Argumento

- Não é preciso conhecer uma pessoa para se sentir amizade por ela - teorizou -uma pessoa perfeitamente estranha num bom momento, pode ser mais valiosa do que os alegados amigos que nos aturam há anos com condescendência.
- Achas mesmo isso?
- É evidente. Hoje, no dia de hoje, os meus maiores amigos são a empregadita de pastelaria que me sorriu ao servir o pequeno-almoço, e me pediu desculpa por ter pingado o pires do galão, e o revisor que me desejou as maiores venturas quando saí do autocarro, o mendigo cego que adormeceu sobre o cesto das esmolas com o seu cão a vigiar-lhe o tesouro, e a jovem de óculos escuros na escada rolante do centro comercial, porque meneava a cabeça ao som alti-cantante dum velho êxito dos Smiths. Não os conheço e não sei se os voltarei a ver, mas pareciam ter luz própria, e anularam durante alguns momentos o meu tédio e o cansaço de andar entediado.
- Boring! Não quero chatear-me contigo. E eu? Não sou teu amigo? Ou tenho de estar fardado de revisor?
- Não percebeste a coisa, não falo de relações duradouras nem de amizades para toda a vida, até porque já não acredito nisso. Sempre que precisei dum amigo, só tive como resposta o eco da minha voz. Não, não é isso. Os amigos com A maiúsculo, existem desde sempre ou para sempre, mas no momento presente, que é quando precisamos deles, não existem, ou não estão para isso,cobram quando não nos vêem ou não telefonamos, mas o efeito inverso é apagado por uma espécie de amnésia, e não sofrem mais rebates de consciência do que a formiga que sai do açucareiro recoberta de comida.

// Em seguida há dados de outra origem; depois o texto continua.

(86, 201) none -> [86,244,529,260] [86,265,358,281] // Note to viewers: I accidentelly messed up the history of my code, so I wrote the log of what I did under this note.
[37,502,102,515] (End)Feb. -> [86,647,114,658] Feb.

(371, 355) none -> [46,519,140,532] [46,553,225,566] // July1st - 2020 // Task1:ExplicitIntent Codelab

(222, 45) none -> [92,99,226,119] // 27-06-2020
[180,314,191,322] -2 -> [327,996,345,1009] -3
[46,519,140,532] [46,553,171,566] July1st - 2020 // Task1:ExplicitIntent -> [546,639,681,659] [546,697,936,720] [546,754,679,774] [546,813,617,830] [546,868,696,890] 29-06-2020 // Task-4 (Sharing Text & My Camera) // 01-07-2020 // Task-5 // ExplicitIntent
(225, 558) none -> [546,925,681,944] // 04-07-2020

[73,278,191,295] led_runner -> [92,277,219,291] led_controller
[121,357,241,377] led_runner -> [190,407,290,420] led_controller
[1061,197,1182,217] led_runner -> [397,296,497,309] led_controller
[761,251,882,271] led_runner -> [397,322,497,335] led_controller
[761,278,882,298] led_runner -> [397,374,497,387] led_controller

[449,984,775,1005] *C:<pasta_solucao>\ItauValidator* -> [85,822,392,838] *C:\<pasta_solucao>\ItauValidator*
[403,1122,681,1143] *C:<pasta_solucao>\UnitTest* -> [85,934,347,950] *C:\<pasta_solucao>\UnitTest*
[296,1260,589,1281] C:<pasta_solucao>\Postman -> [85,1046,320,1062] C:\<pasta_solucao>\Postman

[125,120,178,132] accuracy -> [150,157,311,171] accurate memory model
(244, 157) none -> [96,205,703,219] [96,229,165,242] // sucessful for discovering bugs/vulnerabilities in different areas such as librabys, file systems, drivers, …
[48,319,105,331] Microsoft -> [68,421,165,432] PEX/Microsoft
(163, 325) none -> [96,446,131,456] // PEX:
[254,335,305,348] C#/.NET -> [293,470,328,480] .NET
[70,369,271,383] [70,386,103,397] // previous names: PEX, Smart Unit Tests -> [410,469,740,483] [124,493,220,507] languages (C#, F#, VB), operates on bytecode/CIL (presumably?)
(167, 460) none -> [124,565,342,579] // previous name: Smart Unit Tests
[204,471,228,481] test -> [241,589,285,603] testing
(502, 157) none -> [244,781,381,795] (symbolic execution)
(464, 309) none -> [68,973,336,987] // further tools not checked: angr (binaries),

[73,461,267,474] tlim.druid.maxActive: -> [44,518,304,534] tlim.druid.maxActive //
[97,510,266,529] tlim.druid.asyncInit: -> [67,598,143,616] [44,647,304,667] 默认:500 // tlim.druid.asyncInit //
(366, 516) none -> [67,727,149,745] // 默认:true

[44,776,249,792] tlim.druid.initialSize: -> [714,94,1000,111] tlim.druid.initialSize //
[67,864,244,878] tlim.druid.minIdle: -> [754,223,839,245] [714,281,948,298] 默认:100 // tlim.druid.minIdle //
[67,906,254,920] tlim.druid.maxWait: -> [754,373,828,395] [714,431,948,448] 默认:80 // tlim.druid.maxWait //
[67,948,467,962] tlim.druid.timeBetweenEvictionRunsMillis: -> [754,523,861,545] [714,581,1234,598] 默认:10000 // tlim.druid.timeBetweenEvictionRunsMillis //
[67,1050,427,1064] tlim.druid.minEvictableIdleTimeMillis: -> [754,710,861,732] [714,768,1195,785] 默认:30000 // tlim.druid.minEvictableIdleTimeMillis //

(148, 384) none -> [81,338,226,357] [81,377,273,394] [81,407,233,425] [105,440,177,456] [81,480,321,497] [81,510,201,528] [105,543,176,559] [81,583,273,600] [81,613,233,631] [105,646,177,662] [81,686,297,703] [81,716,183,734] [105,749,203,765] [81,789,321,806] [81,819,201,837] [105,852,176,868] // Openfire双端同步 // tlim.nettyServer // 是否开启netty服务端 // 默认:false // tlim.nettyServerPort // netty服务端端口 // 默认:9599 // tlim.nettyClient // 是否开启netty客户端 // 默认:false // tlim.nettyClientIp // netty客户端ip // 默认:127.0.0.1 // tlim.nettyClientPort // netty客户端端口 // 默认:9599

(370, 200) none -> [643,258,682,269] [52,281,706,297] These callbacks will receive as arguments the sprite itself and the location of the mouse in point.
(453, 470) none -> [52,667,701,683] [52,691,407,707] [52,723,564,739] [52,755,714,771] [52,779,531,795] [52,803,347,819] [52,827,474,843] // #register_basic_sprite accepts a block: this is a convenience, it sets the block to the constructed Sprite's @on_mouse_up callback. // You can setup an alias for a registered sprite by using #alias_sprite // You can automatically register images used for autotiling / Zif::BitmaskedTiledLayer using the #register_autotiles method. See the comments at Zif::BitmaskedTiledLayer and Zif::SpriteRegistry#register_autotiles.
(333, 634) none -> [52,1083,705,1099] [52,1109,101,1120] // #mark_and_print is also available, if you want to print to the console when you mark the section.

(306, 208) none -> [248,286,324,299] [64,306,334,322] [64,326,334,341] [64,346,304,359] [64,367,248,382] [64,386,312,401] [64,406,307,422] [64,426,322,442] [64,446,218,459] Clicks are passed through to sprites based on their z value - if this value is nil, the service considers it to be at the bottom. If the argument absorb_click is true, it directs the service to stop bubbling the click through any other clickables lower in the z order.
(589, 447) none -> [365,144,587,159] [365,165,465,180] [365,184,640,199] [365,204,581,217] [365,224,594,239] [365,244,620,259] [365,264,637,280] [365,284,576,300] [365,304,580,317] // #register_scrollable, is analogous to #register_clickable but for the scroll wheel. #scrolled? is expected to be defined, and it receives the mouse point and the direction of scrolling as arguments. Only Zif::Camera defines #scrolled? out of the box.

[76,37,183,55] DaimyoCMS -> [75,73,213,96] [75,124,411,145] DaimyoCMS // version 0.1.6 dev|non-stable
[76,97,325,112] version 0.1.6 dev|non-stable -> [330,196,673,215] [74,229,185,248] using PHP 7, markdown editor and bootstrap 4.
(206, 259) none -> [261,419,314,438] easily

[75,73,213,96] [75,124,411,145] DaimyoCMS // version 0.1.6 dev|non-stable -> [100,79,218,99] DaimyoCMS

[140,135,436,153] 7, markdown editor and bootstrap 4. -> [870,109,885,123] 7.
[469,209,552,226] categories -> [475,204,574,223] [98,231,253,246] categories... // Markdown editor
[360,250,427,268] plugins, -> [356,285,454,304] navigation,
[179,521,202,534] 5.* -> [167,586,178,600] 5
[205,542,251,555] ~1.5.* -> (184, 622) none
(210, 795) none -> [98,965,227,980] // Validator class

- E as tuas maiores amizades do dia de hoje, estão a postos para o que der e vier, estão ou estiveram todas de prevenção para o caso de teres uma dor de dentes ou precisares de conversar.
- Não, porque também não esperaria isso deles, como espero de quem se diz meu amigo e está-se a borrifar para mim. Se um perfeito estranho é simpático para mim, é mais meu amigo do que o amigo que me ignora. E vê isto, numa situação ou noutra, ocupamos o tempo em diálogos inconsequentes e acções absurdas - quando a empregada da pastelaria me pediu desculpa, eu disse-lhe que ela era muito bonita, ela agradeceu e afirmou que o dia tinha começado da melhor maneira, e foi logo cochichar qualquer coisa à colega, do género de eu estar a assediá-la. Ao revisor do autocarro, avisei-o com um sorriso que me ia atirar de um prédio, e ele desejou-me as maiores venturas, acreditando que eu ia usar um parapente ou coisa parecida. Ao cego, roubei-lhe uma esmola, porque iludi o seu cão-guia com o gesto de depositar uma moeda no cesto, e à jovem no Centro Comercial, quando ela olhou para trás, eu disse-lhe Somos todos, mortos!, e ela sorriu, e levantou os braços, sacudindo as notas dos Smiths, subentendendo a afirmação que não ouvira.
- E agora, estás aqui numa cama de hospital com um amigo que não é teu amigo.
- Não te chamei! Por isso, não te sintas obrigado a ficar, se pudesse, se soubesse como, chamava antes a empregada da pastelaria, porque tem um sorriso fantástico. Eu não me quis matar, se fosse essa a minha intenção, tinha saltado dum vigésimo andar, andei todo o dia às voltas para fazer isto, e fiz. Parecia o remate mais coerente para um dia estúpido.
- ...
- Deves ter montes de coisas para fazer, não é?
- Sentes dores?
- Não, estou meio anestesiada, foram só alguns ossos.
- Tenho mesmo de ir. Eu depois ligo-te para saber como estás, tá?
- Tá, e obrigado! Desculpa se fui desagradável ou injusta contigo, conhecemo-nos desde sempre.
- Okey, beijocas, tchau!
O amigo saiu, discreto como a formiga, evitando mexer os ombros para o açúcar não cair.